Alternatively the ECB may decide to wait until September when it updates its economic forecasts and produces a more comprehensive raft of stimulus measures, including more asset purchases and ways to limit the impact of a negative deposit rate. With Mario Draghi’s term as President of the ECB ending in October, and with economic conditions deteriorating, it seems certain that he will want to go out proactively rather than leaving key policy decisions to his successor Christine Lagarde.
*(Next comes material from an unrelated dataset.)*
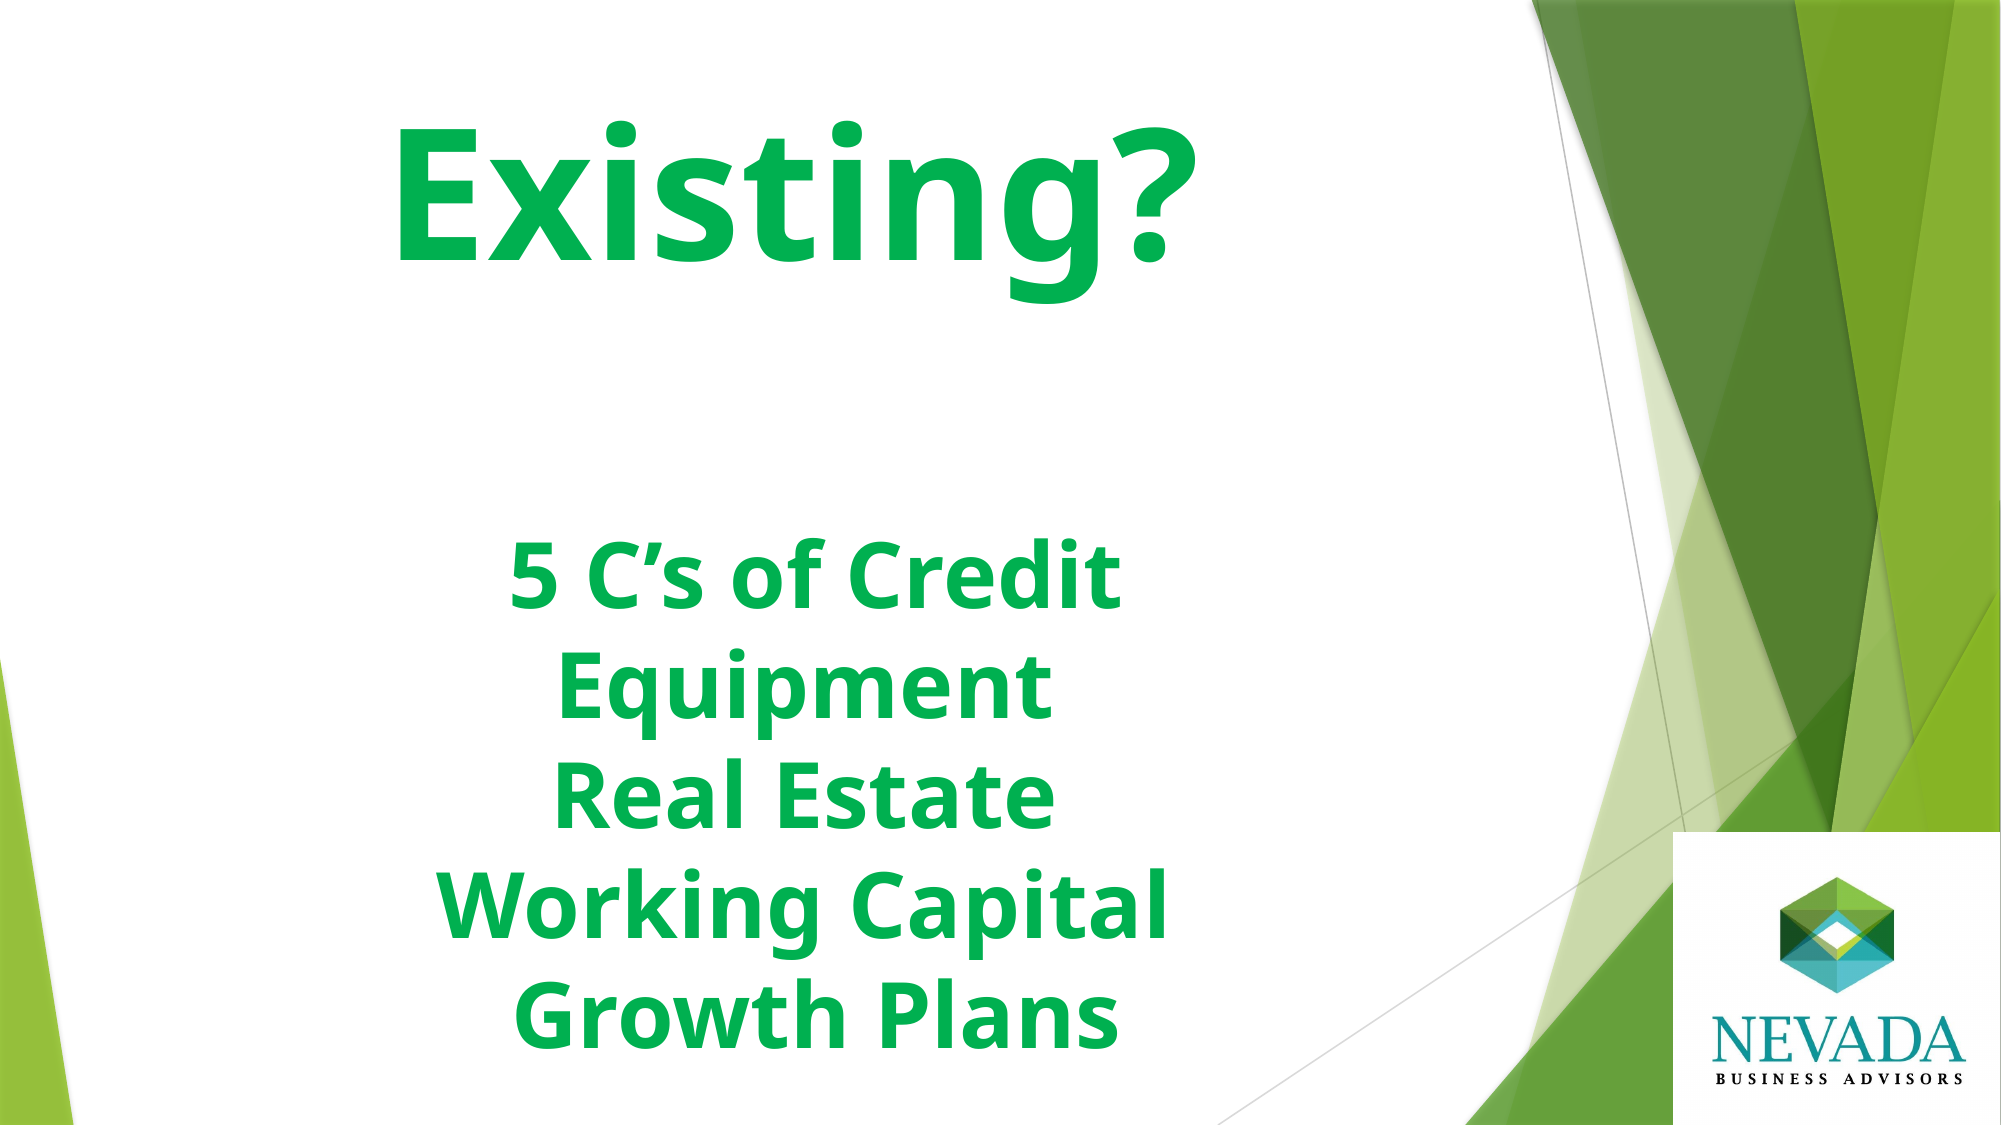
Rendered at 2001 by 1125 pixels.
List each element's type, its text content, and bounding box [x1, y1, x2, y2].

title Existing? 5 C’s of Credit Equipment Real Estate Working Capital Growth Plans [111, 69, 1522, 444]
picture [1672, 831, 2000, 1125]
As far as expectations about the Fed are concerned, these gyrated at the end of last week between thoughts of a 50bps rate cut and the more standard expectation of 25bps. After two Fed speakers appeared to suggest a 50bps cut was likely, the subsequent rowing back of this by the New York Fed would seem to leave 25bps as the likeliest outcome, a viewpoint we would share. With the Fed now entering a blackout period ahead of the FOMC meeting, this is probably the last public word on the subject. Meanwhile the economic data calendar this week includes the advance report of US Q2 GDP which is expected to have slumped to 1.6% y/y from 3.1% in Q1. While this is now largely historic, it will at least demonstrate the economic argument for making what many see as an ‘insurance’ cut in rates.
The other main event this week will be in the UK where the new Conservative Party leader and Prime Minister will become known. Former Foreign Secretary Boris Johnson is the widespread favorite to succeed Theresa May, and his success will bring renewed concerns about Brexit as Johnson has been much more vocal in supporting a ‘no deal’. While this on its own is a concern to markets, it also brings attendant risks that the government will fall forcing a general election. For both of these reasons GBP remains vulnerable, and has only pulled back slightly from the 1.2380 lows reached last week. It is becoming increasingly difficult not to imagine that the GBP will revisit the lows it reached after the Brexit referendum in 2016, when it fell to as low as 1.1752, with even some conjecture that a move towards parity cannot be ruled out in the event of an unstable Brexit.